• [WHAT NEEDS TO BE DONE] Pick out every line of the entries below that contains the word "left" and copy each of those lines in full.
______________________________
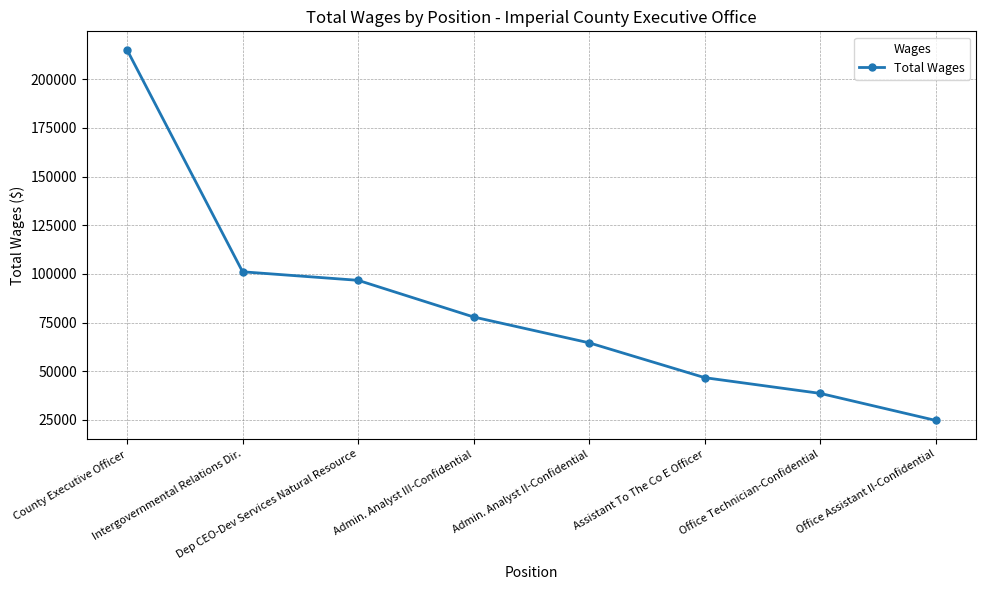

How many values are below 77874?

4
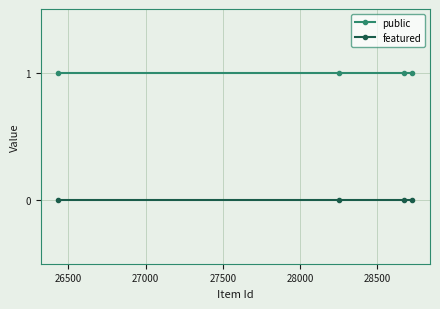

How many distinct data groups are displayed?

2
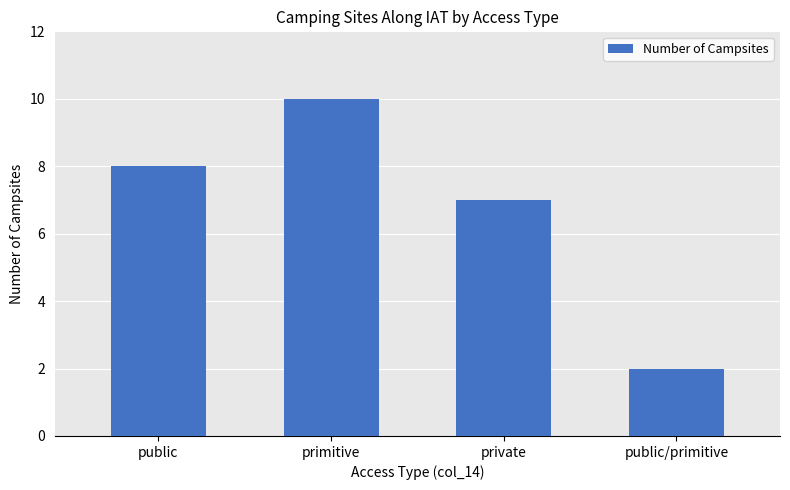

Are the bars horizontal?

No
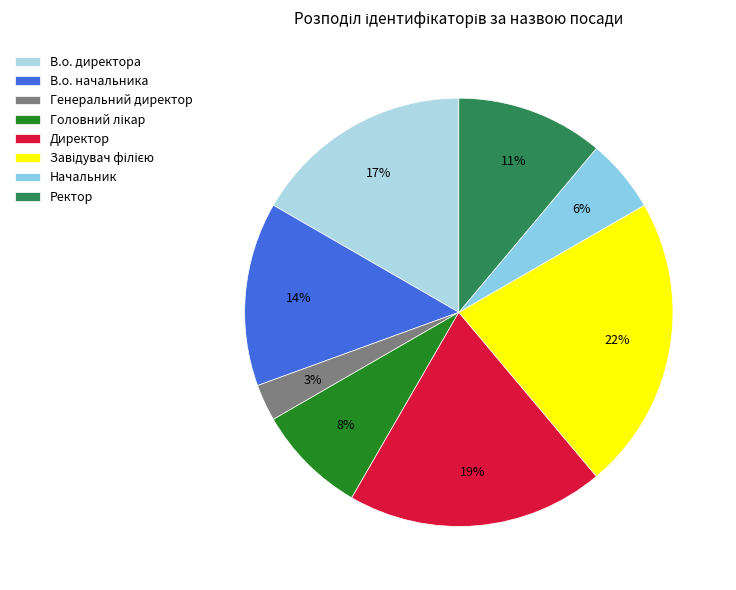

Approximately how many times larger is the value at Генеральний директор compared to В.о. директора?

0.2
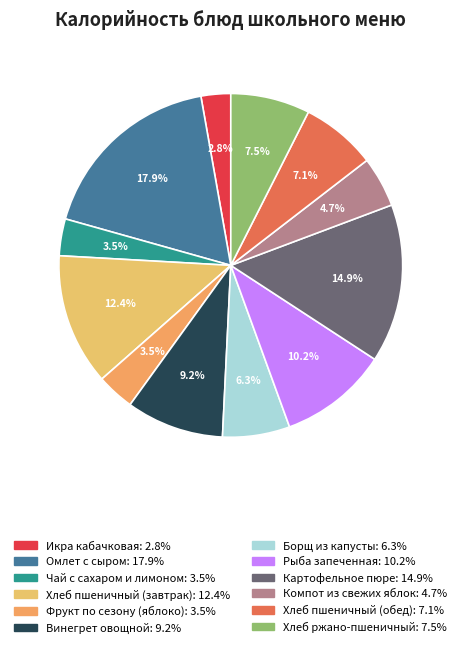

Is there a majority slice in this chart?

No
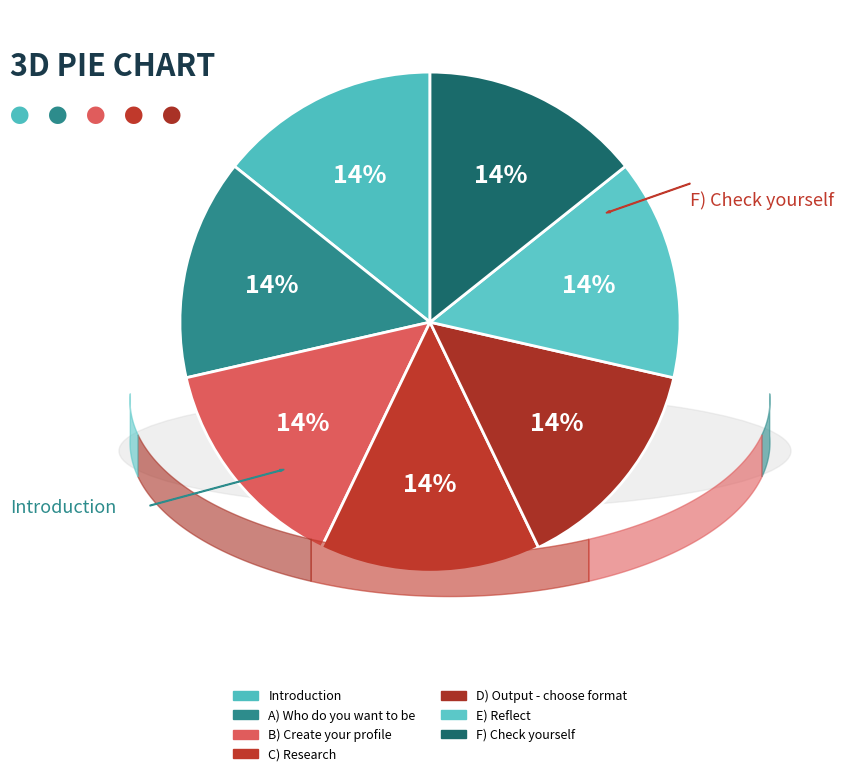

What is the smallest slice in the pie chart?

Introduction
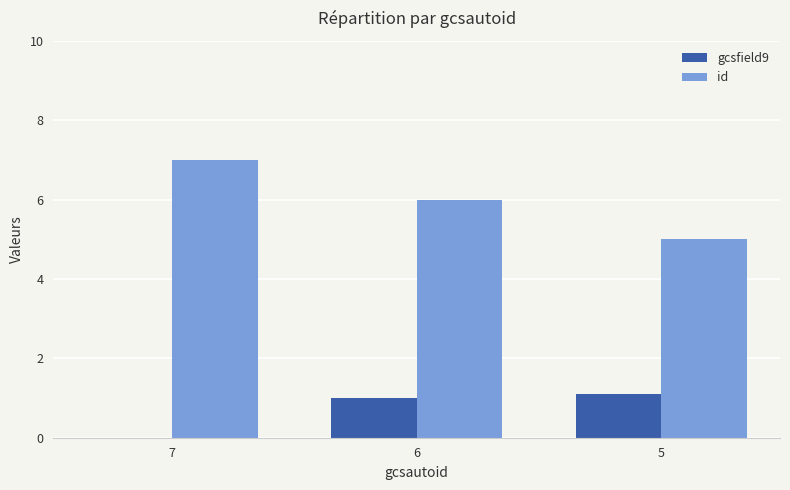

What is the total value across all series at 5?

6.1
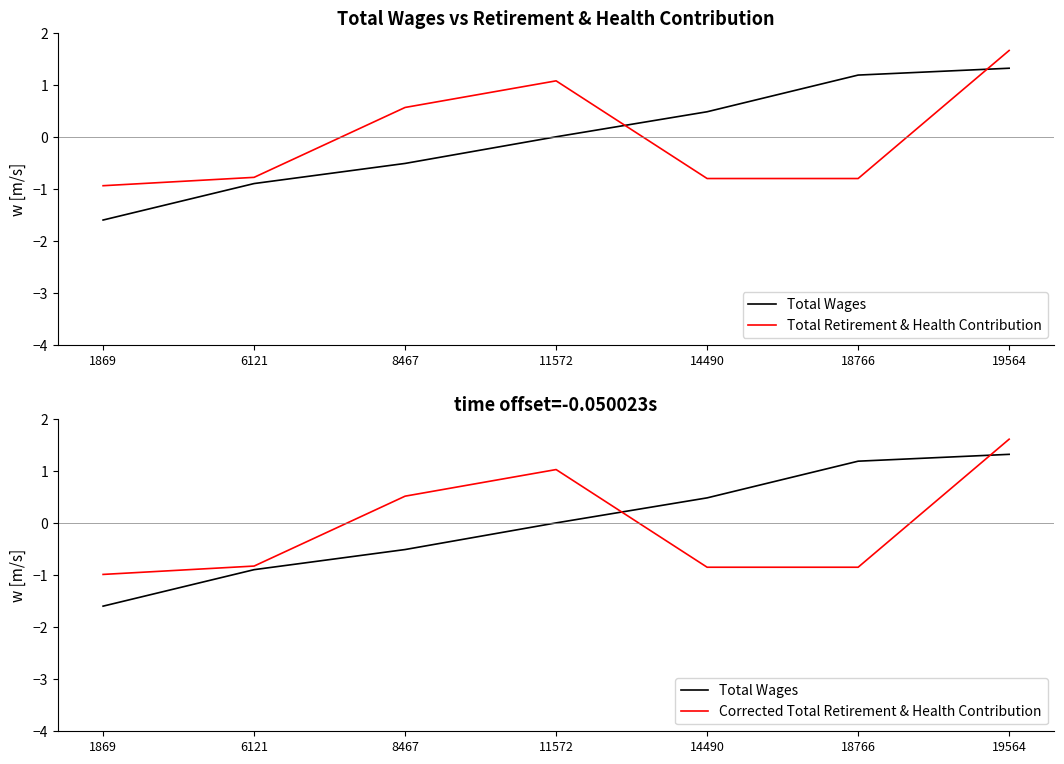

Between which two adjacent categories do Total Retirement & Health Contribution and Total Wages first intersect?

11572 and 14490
______________________________
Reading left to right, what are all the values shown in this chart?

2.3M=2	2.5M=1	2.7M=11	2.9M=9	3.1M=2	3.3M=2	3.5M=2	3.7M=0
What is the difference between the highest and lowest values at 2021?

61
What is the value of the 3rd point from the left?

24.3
______________________________
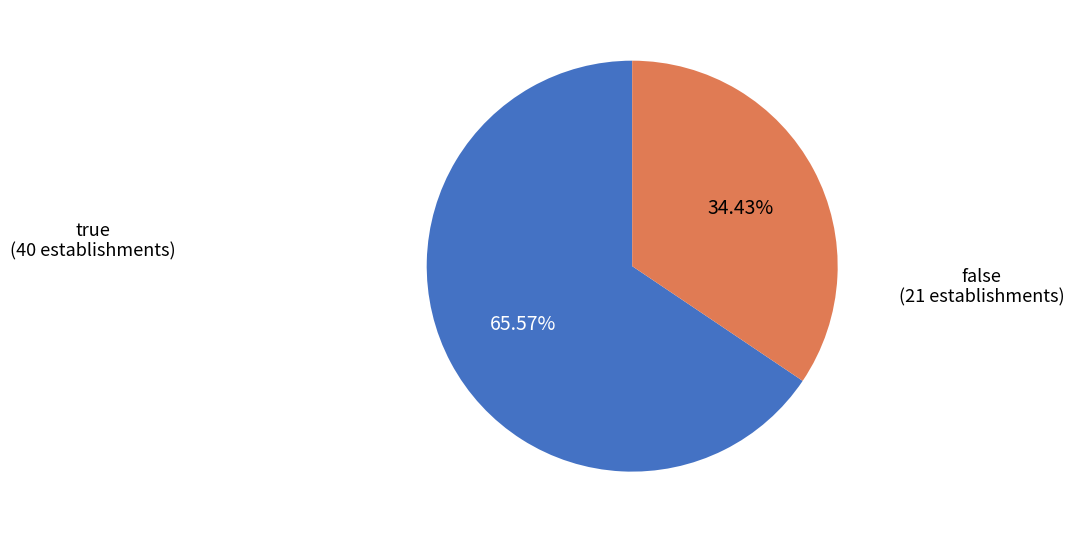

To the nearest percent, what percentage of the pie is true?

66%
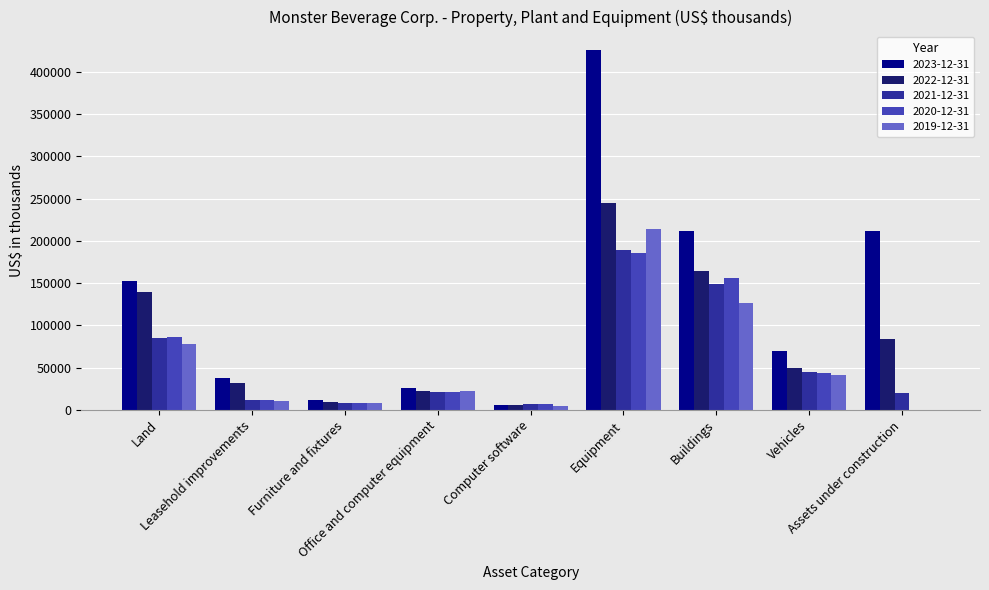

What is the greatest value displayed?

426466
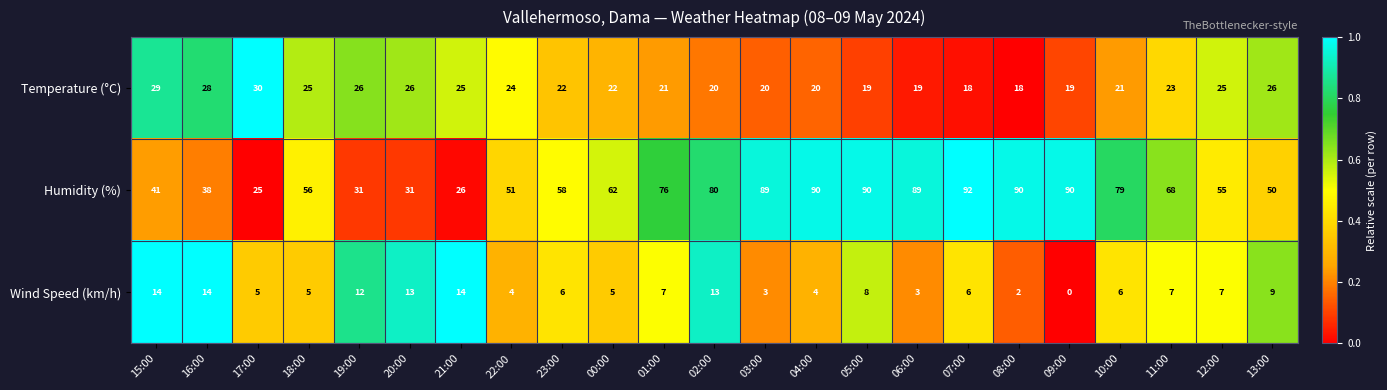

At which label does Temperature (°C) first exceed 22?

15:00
______________________________
• [RESULT]
Reading left to right, what are all the values shown in this chart?
What is the value of the 3rd point from the left?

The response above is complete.